Systematic analysis of sequence or mappings of biochemical activities can reveal biologically relevant information that may be otherwise overlooked. Such information can be elusive in a large collection of genomic data from varied sources. We therefore propose and apply computational methods that detect complex relationships among data from different genomic loci within or across genomes and generate annotations that highlight notable patterns.

First, we focus on locating genomic regions with conserved properties by scoring cross-species similarity between two regions from different species based on their functional genomic datasets. To do so, we develop a method, Learning Evidence of Conservation from Integrated Functional genomic annotations (LECIF). When we apply LECIF to thousands of human and mouse datasets, we learn a score that highlights human and mouse loci with shared properties, which is expected to be useful in mouse model research.

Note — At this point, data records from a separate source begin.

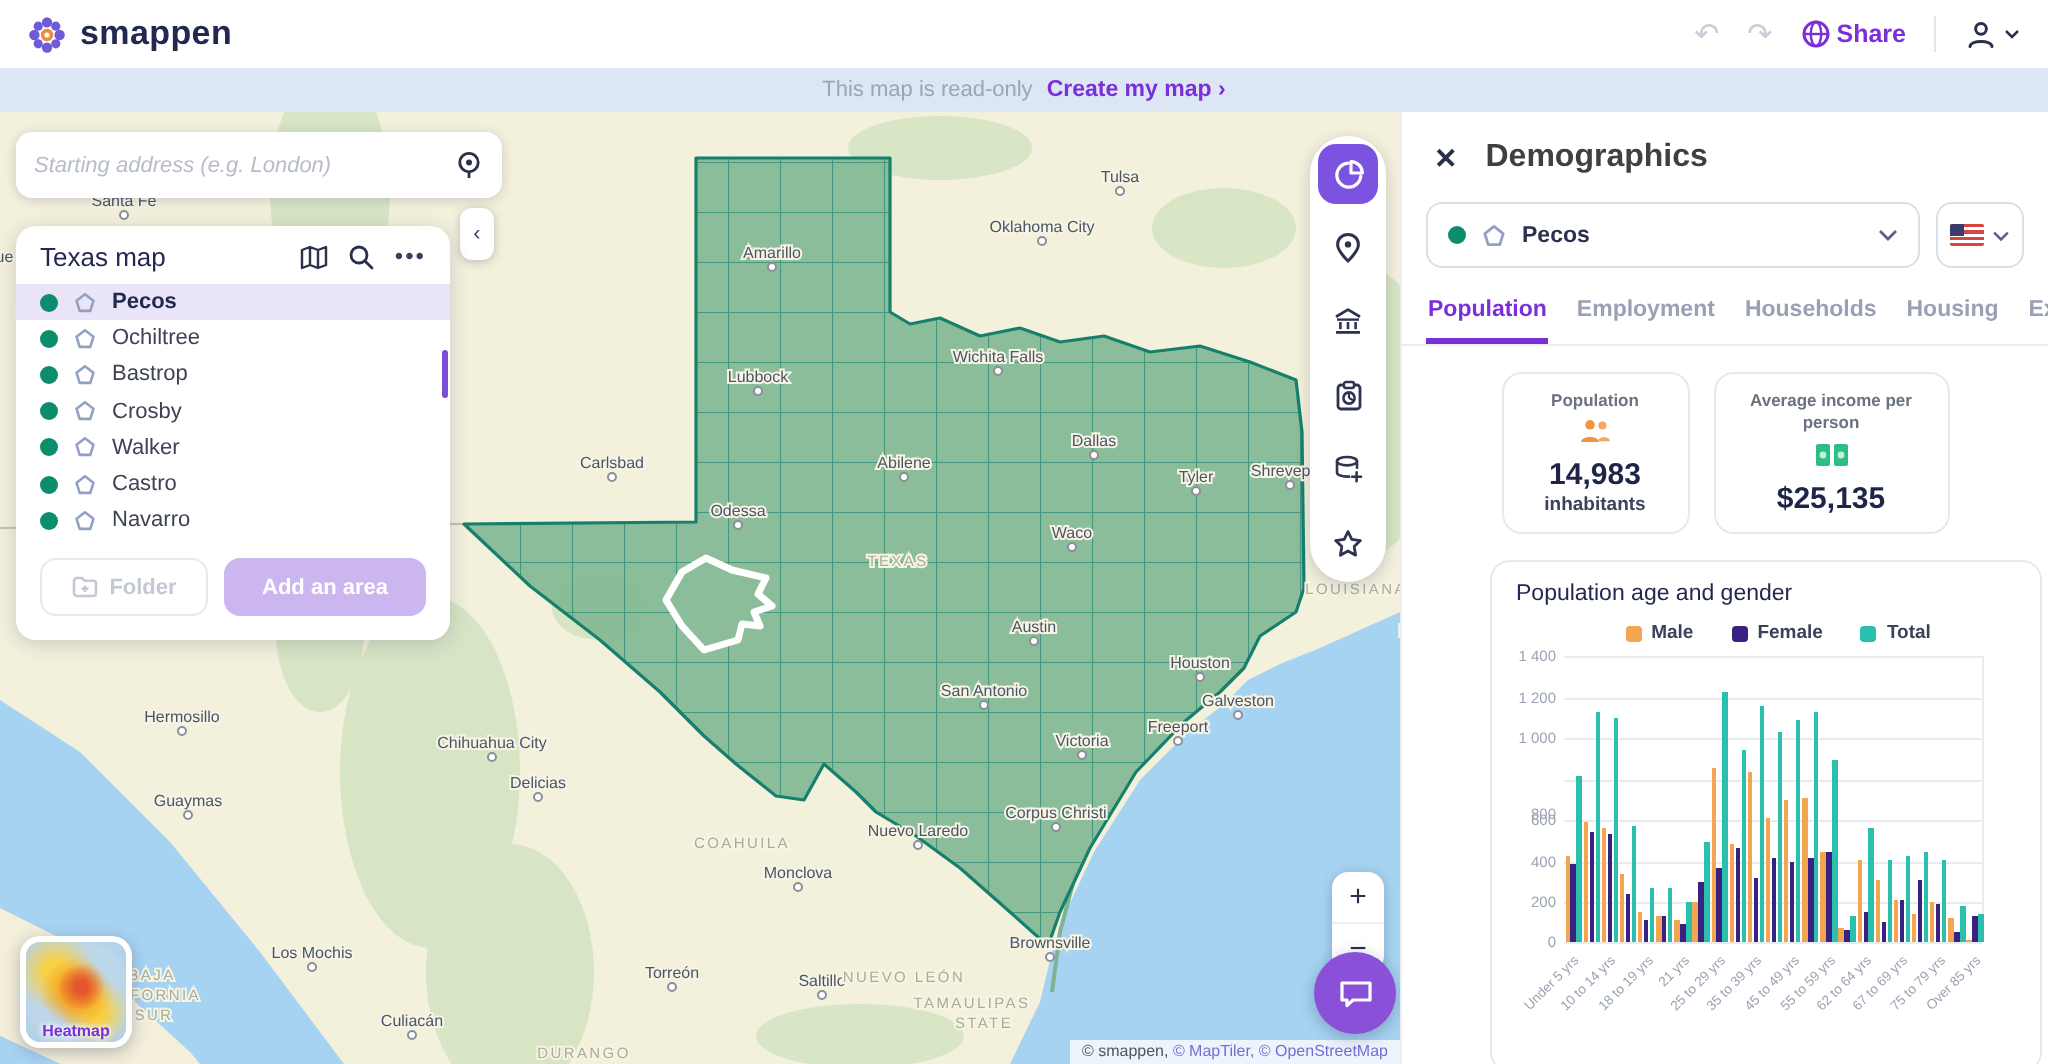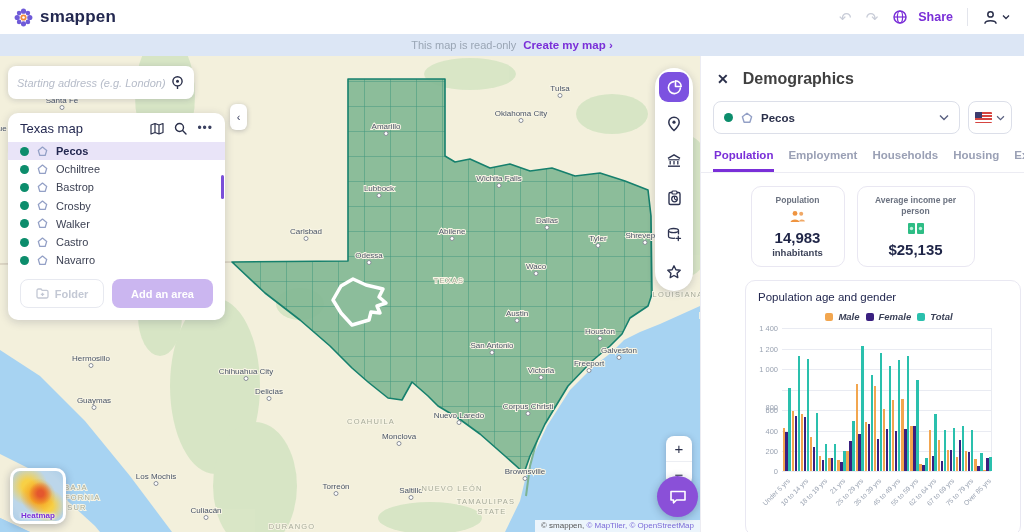--- a/index.html
+++ b/index.html
@@ -13,7 +13,7 @@
   .brand-name { font-size:17px; font-weight:700; color:#232850; letter-spacing:.2px; }
   .topbar-right { margin-left:auto; display:flex; align-items:center; gap:14px; }
   .hist-icon { font-size:15px; color:#c9cdd8; line-height:1; cursor:default; }
-  .share-btn { display:flex; align-items:center; gap:10px; color:#7a2fd8; font-weight:700; font-size:12.5px; cursor:pointer; }
+  .share-btn { display:flex; align-items:center; gap:2px; color:#7a2fd8; font-weight:700; font-size:12.5px; cursor:pointer; }
   .tb-divider { width:1px; height:18px; background:#e3e5ec; }
   .user-btn { display:flex; align-items:center; gap:3px; cursor:pointer; color:#2a2f4a; }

Building on this work, we also develop a method that scores association between two regions within the same genome based on epigenomic and TF binding data. We apply this approach to thousands of human datasets and learn a score that highlights regions with similar or associated properties within human, which we expect to be useful in studying multiple loci together.

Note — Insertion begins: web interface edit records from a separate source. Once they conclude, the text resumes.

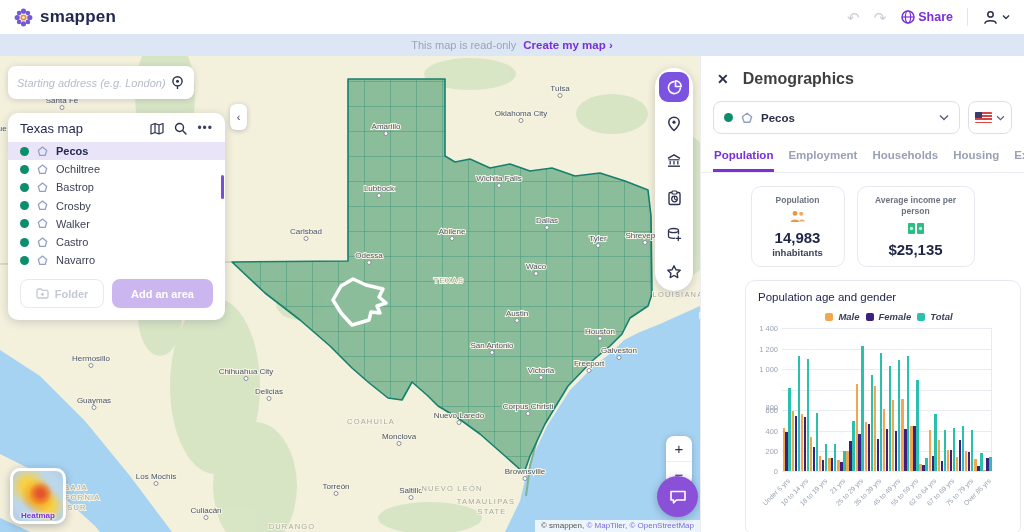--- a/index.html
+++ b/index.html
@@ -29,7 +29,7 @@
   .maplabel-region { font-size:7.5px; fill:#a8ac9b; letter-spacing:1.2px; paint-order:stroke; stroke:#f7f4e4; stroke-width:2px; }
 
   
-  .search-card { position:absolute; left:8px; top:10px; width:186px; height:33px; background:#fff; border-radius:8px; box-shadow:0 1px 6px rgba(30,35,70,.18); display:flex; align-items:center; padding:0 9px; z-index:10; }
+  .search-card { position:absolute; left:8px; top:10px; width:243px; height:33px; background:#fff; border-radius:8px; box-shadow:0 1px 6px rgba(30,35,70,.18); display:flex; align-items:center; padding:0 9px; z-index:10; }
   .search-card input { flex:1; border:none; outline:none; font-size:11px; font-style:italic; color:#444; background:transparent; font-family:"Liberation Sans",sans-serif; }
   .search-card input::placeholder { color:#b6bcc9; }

Lastly, motivated by the COVID-19 pandemic, we apply an existing comparative genomics approach to coronavirus sequences and annotate the SARS-CoV-2 genome. Specifically, we apply ConsHMM, a hidden Markov model method that learns conservation states that capture recurring patterns in an alignment of sequences, to alignments of coronavirus sequences. We then analyze the learned state annotations using external annotations of genes, protein domains, SARS-CoV-2 mutations, and other regions of interest and demonstrate that the states reflect biologically relevant information for interpreting the SARS-CoV-2 genome.

Overall, our work aims to learn meaningful patterns in large genomic datasets from diverse sources and provide annotations for interpreting important DNA elements and their relationships. All methods we present are flexible and scalable, making them applicable to newer and larger datasets that will be made available in the future. We expect our methods and genomic annotations to be useful resources for studying various genomes.